NAGA 2 set for Ophir field off Malaysia

July 2, 2017

Dateline 2017-05-25, AOG:

Octanex says the NAGA 2 self-elevating mobile offshore drilling unit is ready for mobilization to the Ophir oil field offshore Malaysia.

The jackup started demobilizing from its previous drilling location and will shortly start its tow to the Ophir field where it is expected to arrive on 27 May 2017 for a three-well drilling campaign.

The three planned horizontal production wells target stacked oil reservoirs in a four-way dip closed structure previously discovered and tested by the discovery well, Ophir-1 and four additional appraisal wells, defined with 3D seismic data acquired in 2011, and supported by productive wells located in adjacent fields.

The Ophir oil field, off Peninsular Malaysia at some 70m water depth, is being developed via three production wells, a well head platform (WHP) and floating production storage and offload (FPSO) vessel.

The field is being developed under a risk service contract (RSC) granted in 2014 to OPSB, a joint venture company in which Octanex has a 50% interest.

 


Ophir field achieves first oil

January 6, 2017

Dateline 2017-11-11, Asian Oil & Gas:

Octanex said first oil has been achieved at the Ophir field, offshore Malaysia, following commencement of production from the field on 20 October.

Production during this period was constrained to a maximum of 3000 bo/d. A de-bottle necking phase of commissioning is underway, and Octanex expects that the first lifting of Ophir crude will occur in December 2017.

The Ophir field with a water depth of approximately 70m and has been developed via three production wells, a wellhead platform and floating production storage and offload (FPSO) vessel.

 


PETRONAS Approves Development Plan for Malaysia’s Offshore Ophir Oil Field

October 1, 2015

Finally.

Dateline 2015-09-01, Rigzone:

Australia’s Octanex N.L. disclosed Tuesday that Malaysia’s state-owned oil and gas company Petroliam Nasional Berhad (PETRONAS) has approved the revised field development plan (FDP) for the Ophir oil field in Block PM 305, offshore Peninsular Malaysia.

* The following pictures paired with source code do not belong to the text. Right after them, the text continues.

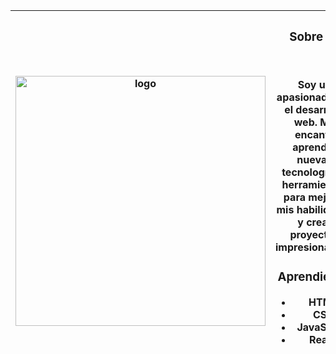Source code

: | <h2></h2><img src="https://probot.media/AtP5iUW8Xg.png" alt="logo" width="400"/> | <h3>Sobre mí</h3><br><p>Soy un apasionado por el desarrollo web. Me encanta aprender nuevas tecnologías y herramientas para mejorar mis habilidades y crear proyectos impresionantes.</p><h3>Aprendiendo</h3><ul><li>HTML</li><li>CSS</li><li>JavaScript</li><li>React</li></ul><h2></h2> |
| ---------------| --------------- |

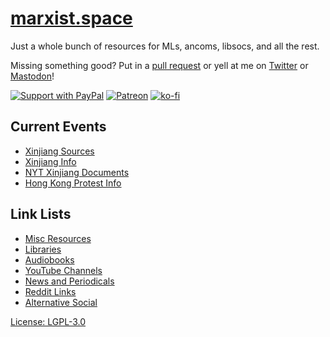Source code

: # [marxist.space](https://marxist.space)

Just a whole bunch of resources for MLs, ancoms, libsocs, and all the rest.

Missing something good? Put in a [pull
request](https://github.com/zacanger/marxist.space/pulls?q=is%3Apr+is%3Aopen+sort%3Aupdated-desc)
or yell at me on [Twitter](https://twitter.com/zacanger) or
[Mastodon](https://mastodon.social/@zacanger)!

[![Support with PayPal](https://img.shields.io/badge/paypal-donate-yellow.png)](https://paypal.me/zacanger) [![Patreon](https://img.shields.io/badge/patreon-donate-yellow.svg)](https://www.patreon.com/zacanger) [![ko-fi](https://img.shields.io/badge/donate-KoFi-yellow.svg)](https://ko-fi.com/U7U2110VB)

## Current Events

* [Xinjiang Sources](https://docs.google.com/document/d/1XiHrkJ_zudQZP1hBIBCgJKKAfAILxEG0cmQGrNH8pIU/edit)
* [Xinjiang Info](https://medium.com/@leohezhao/xinjiang-facts-vs-fiction-bdc2aa403c91)
* [NYT Xinjiang Documents](https://www.quora.com/What-will-be-the-consequences-of-the-New-York-Times-expose-on-Xinjiang/answer/Jamin-Chen-1?ch=10&share=010b06f9&srid=hXpBn)
* [Hong Kong Protest Info](https://bitbucket.org/TheCrypticMan/hong-kong-protests/wiki/browse/)

## Link Lists

* [Misc Resources](./misc)
* [Libraries](./libraries)
* [Audiobooks](./audiobooks)
* [YouTube Channels](./youtube)
* [News and Periodicals](./news)
* [Reddit Links](./reddit)
* [Alternative Social](./social)

[License: LGPL-3.0](./LICENSE.md)
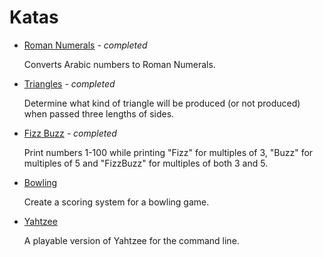 Katas
=====

* [Roman Numerals](roman-numerals/) *- completed*
	
	Converts Arabic numbers to Roman Numerals.

* [Triangles](triangles/) *- completed*

  Determine what kind of triangle will be produced (or not produced) when passed three lengths of sides.

* [Fizz Buzz](fizz-buzz/) *- completed*

  Print numbers 1-100 while printing "Fizz" for multiples of 3, "Buzz" for multiples of 5 and "FizzBuzz" for multiples of both 3 and 5.

* [Bowling](bowling/)

  Create a scoring system for a bowling game.

* [Yahtzee](yahtzee/)

  A playable version of Yahtzee for the command line.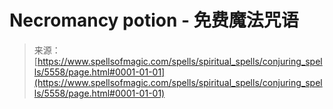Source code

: <!--yml

category: 未分类

date: 2024-06-12 18:39:51

-->

# Necromancy potion - 免费魔法咒语

> 来源：[https://www.spellsofmagic.com/spells/spiritual_spells/conjuring_spells/5558/page.html#0001-01-01](https://www.spellsofmagic.com/spells/spiritual_spells/conjuring_spells/5558/page.html#0001-01-01)
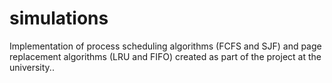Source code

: # simulations
Implementation of process scheduling algorithms (FCFS and SJF) and page replacement algorithms (LRU and FIFO) created as part of the project at the university..

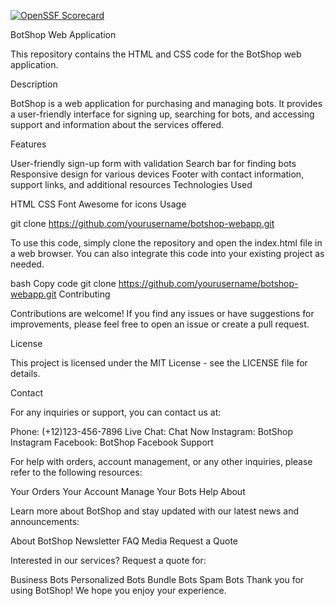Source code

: [![OpenSSF Scorecard](htt‌ps://api.securityscorecards.dev/projects/github.com/{owner}/{repo}/badge)](htt‌ps://securityscorecards.dev/viewer/?uri=github.com/{owner}/{repo})

BotShop Web Application

This repository contains the HTML and CSS code for the BotShop web application.

Description

BotShop is a web application for purchasing and managing bots. It provides a user-friendly interface for signing up, searching for bots, and accessing support and information about the services offered.

Features

User-friendly sign-up form with validation
Search bar for finding bots
Responsive design for various devices
Footer with contact information, support links, and additional resources
Technologies Used

HTML
CSS
Font Awesome for icons
Usage

git clone https://github.com/yourusername/botshop-webapp.git

To use this code, simply clone the repository and open the index.html file in a web browser. You can also integrate this code into your existing project as needed.

bash
Copy code
git clone https://github.com/yourusername/botshop-webapp.git
Contributing

Contributions are welcome! If you find any issues or have suggestions for improvements, please feel free to open an issue or create a pull request.

License

This project is licensed under the MIT License - see the LICENSE file for details.

Contact

For any inquiries or support, you can contact us at:

Phone: (+12)123-456-7896
Live Chat: Chat Now
Instagram: BotShop Instagram
Facebook: BotShop Facebook
Support

For help with orders, account management, or any other inquiries, please refer to the following resources:

Your Orders
Your Account
Manage Your Bots
Help
About

Learn more about BotShop and stay updated with our latest news and announcements:

About BotShop
Newsletter
FAQ
Media
Request a Quote

Interested in our services? Request a quote for:

Business Bots
Personalized Bots
Bundle Bots
Spam Bots
Thank you for using BotShop! We hope you enjoy your experience.

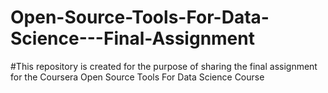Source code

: # Open-Source-Tools-For-Data-Science---Final-Assignment

#This repository is created for the purpose of sharing the final assignment for the Coursera Open Source Tools For Data Science Course
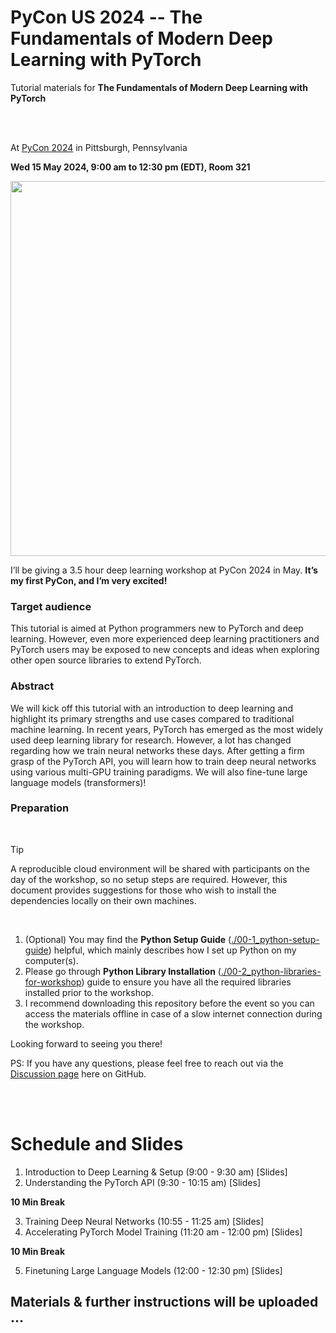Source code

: # PyCon US 2024 -- The Fundamentals of Modern Deep Learning with PyTorch
Tutorial materials for **The Fundamentals of Modern Deep Learning with PyTorch**

<br>
<br>

At [PyCon 2024](https://us.pycon.org/2024/) in Pittsburgh, Pennsylvania

**Wed 15 May 2024, 9:00 am to 12:30 pm (EDT), Room 321**

<img src="https://sebastianraschka.com/images/talks/2024-pycon-cover.webp" width=600>

I’ll be giving a 3.5 hour deep learning workshop at PyCon 2024 in May. **It’s my first PyCon, and I’m very excited!**

### Target audience

This tutorial is aimed at Python programmers new to PyTorch and deep learning. However, even more experienced deep learning practitioners and PyTorch users may be exposed to new concepts and ideas when exploring other open source libraries to extend PyTorch.

### Abstract

We will kick off this tutorial with an introduction to deep learning and highlight its primary strengths and use cases compared to traditional machine learning. In recent years, PyTorch has emerged as the most widely used deep learning library for research. However, a lot has changed regarding how we train neural networks these days. After getting a firm grasp of the PyTorch API, you will learn how to train deep neural networks using various multi-GPU training paradigms. We will also fine-tune large language models (transformers)!

### Preparation

&nbsp;

> [!TIP]
> A reproducible cloud environment will be shared with participants on the day of the workshop, so no setup steps are required. However, this document provides suggestions for those who wish to install the dependencies locally on their own machines.

&nbsp;

1. (Optional) You may find the **Python Setup Guide** ([./00-1_python-setup-guide](./00-1_python-setup-guide)) helpful, which mainly describes how I set up Python on my computer(s).
2. Please go through **Python Library Installation** ([./00-2_python-libraries-for-workshop](./00-2_python-libraries-for-workshop)) guide to ensure you have all the required libraries installed prior to the workshop.
3. I recommend downloading this repository before the event so you can access the materials offline in case of a slow internet connection during the workshop.

Looking forward to seeing you there!

PS: If you have any questions, please feel free to reach out via the [Discussion page](https://github.com/rasbt/pycon2024/discussions) here on GitHub.

<br>
<br>



# Schedule and Slides

1. Introduction to Deep Learning & Setup (9:00 - 9:30 am) [Slides]
2. Understanding the PyTorch API (9:30 - 10:15 am) [Slides]

**10 Min Break**

3. Training Deep Neural Networks (10:55 - 11:25 am) [Slides]
4. Accelerating PyTorch Model Training (11:20 am - 12:00 pm) [Slides]

**10 Min Break**

5. Finetuning Large Language Models (12:00 - 12:30 pm) [Slides]


## Materials & further instructions will be uploaded ...

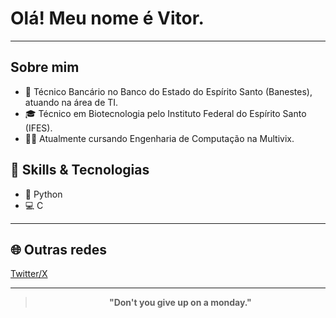# Olá! Meu nome é Vitor.

---

## Sobre mim

- 💼 Técnico Bancário no Banco do Estado do Espírito Santo (Banestes), atuando na área de TI.
- 🎓 Técnico em Biotecnologia pelo Instituto Federal do Espírito Santo (IFES).
- 🧑‍💻 Atualmente cursando Engenharia de Computação na Multivix.

## 🚀 Skills & Tecnologias

- 🐍 Python
- 💻 C

---

## 🌐 Outras redes

[Twitter/X](https://x.com/arpeggii_)

---

<div align="center">
  
  > **"Don't you give up on a monday."**
  
</div>

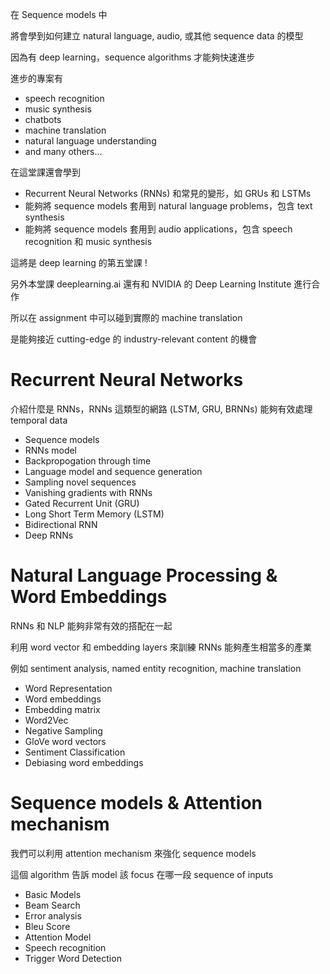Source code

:在 Sequence models 中

將會學到如何建立 natural language, audio, 或其他 sequence data 的模型

因為有 deep learning，sequence algorithms 才能夠快速進步

進步的專案有 

* speech recognition
* music synthesis
* chatbots
* machine translation
* natural language understanding
* and many others...

在這堂課還會學到

* Recurrent Neural Networks (RNNs) 和常見的變形，如 GRUs 和 LSTMs
* 能夠將 sequence models 套用到 natural language problems，包含 text synthesis
* 能夠將 sequence models 套用到 audio applications，包含 speech recognition 和 music synthesis

這將是 deep learning 的第五堂課 !

另外本堂課 deeplearning.ai 還有和 NVIDIA 的 Deep Learning Institute 進行合作

所以在 assignment 中可以碰到實際的 machine translation

是能夠接近 cutting-edge 的 industry-relevant content 的機會

# Recurrent Neural Networks

介紹什麼是 RNNs，RNNs 這類型的網路 (LSTM, GRU, BRNNs) 能夠有效處理 temporal data

* Sequence models
* RNNs model
* Backpropogation through time
* Language model and sequence generation
* Sampling novel sequences
* Vanishing gradients with RNNs
* Gated Recurrent Unit (GRU)
* Long Short Term Memory (LSTM)
* Bidirectional RNN
* Deep RNNs

# Natural Language Processing & Word Embeddings

RNNs 和 NLP 能夠非常有效的搭配在一起

利用 word vector 和 embedding layers 來訓練 RNNs 能夠產生相當多的產業

例如 sentiment analysis, named entity recognition, machine translation

* Word Representation
* Word embeddings
* Embedding matrix
* Word2Vec
* Negative Sampling
* GloVe word vectors
* Sentiment Classification
* Debiasing word embeddings

# Sequence models & Attention mechanism

我們可以利用 attention mechanism 來強化 sequence models

這個 algorithm 告訴 model 該 focus 在哪一段 sequence of inputs

* Basic Models
* Beam Search
* Error analysis
* Bleu Score
* Attention Model
* Speech recognition
* Trigger Word Detection


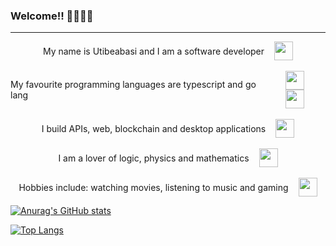 ### Welcome!! 👋🏾👋🏾
<hr/>
<div>
 <div style="display:flex; align-items:center; justify-content:center; gap:1rem;">
  <span style="">My name is Utibeabasi and I am a software developer</span>
  <img  src="https://cdn-icons-png.flaticon.com/128/1049/1049443.png" width="30" height="30"/>
 </div>
 <br/>
 <div style="display:flex; align-items:center; justify-content:center; gap:1rem;">
  <span style="" > My favourite programming languages are typescript and go lang</span>
  <span>
    <img src="https://cdn-icons-png.flaticon.com/128/5968/5968381.png" width="30" height="30"/>
    <img src="https://img.icons8.com/color/2x/golang.png" height="30" width="30"/>
    </span>
  </div>
  <br/>
  <div style="display:flex; align-items:center; justify-content:center; gap:1rem;">
    <span style="" >I build APIs, web, blockchain and desktop applications</span>
   <img  src="https://cdn-icons-png.flaticon.com/128/7328/7328746.png" width="30" height="30"/>
 </div>
  <br/>
  <div style="display:flex; align-items:center; justify-content:center; gap:1rem;">
   <span>I am a lover of logic, physics and mathematics</span>
    <img src="https://cdn-icons-png.flaticon.com/128/7773/7773975.png" width="30" height="30"/>
 </div>
  <br/>
 <div style="display:flex; align-items:center; justify-content:center; gap:1rem;">
  <span>Hobbies include: watching movies, listening to music and gaming</span>
    <img src="https://cdn-icons-png.flaticon.com/128/3655/3655721.png" width="30" height="30"/>
 </div>
</div>

 <div style="display:flex; align-items:center; justify-content:center; gap:1rem;">

 </div>

 [![Anurag's GitHub stats](https://github-readme-stats.vercel.app/api?username=Xlaez&count_private=true&show_icons=true&theme=radical)](https://github.com/anuraghazra/github-readme-stats)


 [![Top Langs](https://github-readme-stats.vercel.app/api/top-langs/?username=Xlaez&layout=compact&langs_count=10&theme=radical)](https://github.com/anuraghazra/github-readme-stats)

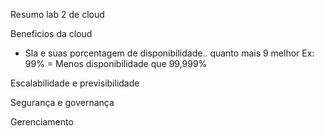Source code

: Resumo lab 2 de cloud

Beneficios da cloud
- Sla e suas porcentagem de disponibilidade.. quanto mais 9 melhor
Ex: 99% = Menos disponibilidade que 99,999%

Escalabilidade e previsibilidade

Segurança e governança

Gerenciamento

Work on the $90 million Ophir field project, which is being developed under a Risk Sharing Contract (RSC) granted in 2014 to Ophir Production Sdn Bhd (OPSB), will commence immediately. OPSB is a joint venture company comprising Octanex (50 percent), Scomi Energy Services Bhd (30 percent) and Vestigo Petroleum Sdn Bhd (20 percent).

 


OPSB Secures Financing to Develop the Ophir Oil Project Offshore Terengganu

October 7, 2014

Dateline 2014-07-27, Rigzone:

Octanex N.L. announced Thursday that limited recourse project finance has been secured for the development of the Ophir field, offshore Terengganu, Malaysia.

Octanex is a 50 percent shareholder in Ophir Production Sdn Bhd (OPSB) which was awarded the Ophir Risk Service Contract in June. Octanex’s joint venturers in OPSB are Scomi Energy Services Bhd, a Malaysian downstream oil and gas services company listed on the Main Board of Bursa Malaysia with a 30 percent interest, and Vestigo Petroleum Sdn Bhd, a wholly owned subsidiary of Petronas, incorporated in 2013 with a focus on the development of small, marginal and mature fields, holding a 20 percent interest.


Ophir Production to Develop Ophir Oil Field Offshore Terengganu, Malaysia

August 10, 2014

Dateline 2014-6-12, Rigzone:

Scomi Energy Services Bhd (SESB or Company) announced Wednesday that Ophir Production Sdn Bhd (OPSB), a joint venture firm — in which SESB’s wholly-owned subsidiary Scomi D & P Sdn Bhd (SDP) has a 30 percent interest — signed a seven year Small Field Risk Service Contract (SFRSC) with Malaysia’s national oil and gas company Petroliam Nasional Berhad (Petronas) June 11 to develop and produce petroleum from the Ophir field, offshore Terengganu, Malaysia.

OPSB will execute the approved Field Development Plan (FDP) with planned development activities, which include the drilling of wells, the installation of a production platform and export and storage of oil via a floating storage facility. The development phase will cost an estimated $135 million, with first oil production expected in 18 months.